There is no doubt popularity of Greenlight has been falling as gamers grow increasingly tired of plowing through many mediocre or prototypical products without a real incentive or reward. However, what surprised me, was the worrying rate at which the decline seems to be occuring.
We have recently launched greenlight for Karaski: What Goes Up... a single-player, open-ended action-adventure uncovering the secrets of passangers onboard a sabotaged, Slavic airship. Analyzing my own stats and looking at numerous postmortems of others, I noticed a worrying pattern.
The Steam stats, aside from showing YOUR visitors, also show the top 50 games' visitors. Looking at the current date vs. the ones from other games in July and March, we see the average amount of people browsing Greenlight as follow:
03/2015: 21,548
07/2015: 15,100
10/2015: 7,805
Which translates to an average 1963 decrease per month!
Granted it is just 3 data points so any conclusions must be taken with a grain of salt, but at this rate we are looking at only 1000 Greenlight visitors per month this coming Feb/March next year. Whoa!

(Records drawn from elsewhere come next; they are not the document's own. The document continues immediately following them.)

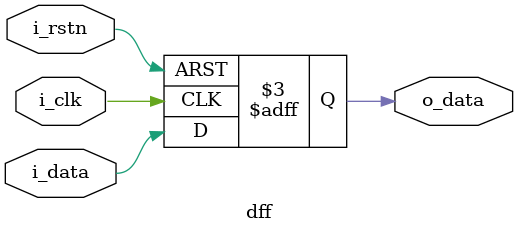
<source format=v>
module shift_register(
	input				i_clk,
	input				i_rstn,
	input				i_load,
	input		[7:0]	i_d,
	input 				i_s,
	output		[7:0]	o_q,	
	output				o_s
);

	wire		[7:0] 	w_out;

	mux2to1
	u_mux2to1_0(
		.i_sel				(i_load				),
		.i_data0			(i_s				),
		.i_data1			(i_d[0]				),
		.o_data				(w_out[0]			)
	);

	dff
	u_dff0(
		.i_clk				(i_clk				),
		.i_rstn				(i_rstn				),
		.i_data				(w_out[0]			),
		.o_data				(o_q[0]				)
	);

genvar i;
generate
	for(i = 0; i < 7; i = i + 1) begin
	mux2to1
	u_mux2to1(
		.i_sel				(i_load				),
		.i_data0			(o_q[i]				),
		.i_data1			(i_d[i+1]			),
		.o_data				(w_out[i+1]			)
	);
		dff
	u_dff(
		.i_clk				(i_clk				),
		.i_rstn				(i_rstn				),
		.i_data				(w_out[i+1]			),
		.o_data				(o_q[i+1]			)
	);
end
endgenerate

	assign o_s = o_q[7];

endmodule


module mux2to1(
	input		i_sel,
	input		i_data0,
	input		i_data1,
	output		o_data
);

assign o_data = (i_sel) ? i_data1 : i_data0;

endmodule

module dff(
	input			i_clk,
	input			i_rstn,
	input			i_data,
	output reg		o_data
);

always @(posedge i_clk or negedge i_rstn) begin
	if(!i_rstn) begin
		o_data <= 0;
	end
	else begin
		o_data <= i_data;
	end
end

endmodule

</source>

Another odditiy - while total yes/no votes followed the decline, the Favorites and Followers actually increased in July, but fell back down again after. Perhaps excitment of summer months was responsible for that?
I'm not trying to be the harbinger of doom, and I genuinely think the intention behind Steam Greenlight is good, if the implementation severly flawed. I wouldn't be an indie dev today if it wasn't for my 1st game getting through the process, and I'm sure many others feel the same way. But it does not seem like the system is going to be up for much longer if things don't change dramatically.
There's been countless arguments for pros and cons of Greenlight as well as what needs to be fixed, so I don't want to get into the bigger debate. If we focus only on the declining number of visitors (rather than the system as a whole), it is clear people need a bigger incentive to play curators for games that perhaps, one day, maybe, sort of, will come out.
Valve has already implemented a pretty comprehensive marketplace full of badges, trading cargs, seasonal specials, and other little meta-rewards. If incentivising visitors is the goal, why not bring them into Greenlight? I could see providing more (tradable and craftable) badges and tradings cards for contributing to the voting process encouraging many players to go back to their queues.
Even better, why not for every 100 or 1000 votes the users got a promo code to obtain one of the voted on games for free or at a big discount? This creates a tangible feeling that voting on games can materialize in actual products in one's own library.
The obvious cavaet is that this would encourage people to milk the system, perhaps voting blindly just to earn rewards. However, if Valve wants to keep Greenlight around, then it's worth considering whether the influx of incentivized voters would be worth the potential swaying of farmers. To draw a parallel - many MMORPGs still struggle with this problem today and yet their economies have not collapsed.
I am leaving the question of what this all means and what will happen deliberately open-ended. The debate has raged since the very launch of Greenlight (and for good reasons!) and I do not wish to get into that quagmire here. Rather, this article is meant to bring home the reality of Greenlight's decline and provide some actual data when considering the next steps and future of publishing on Steam.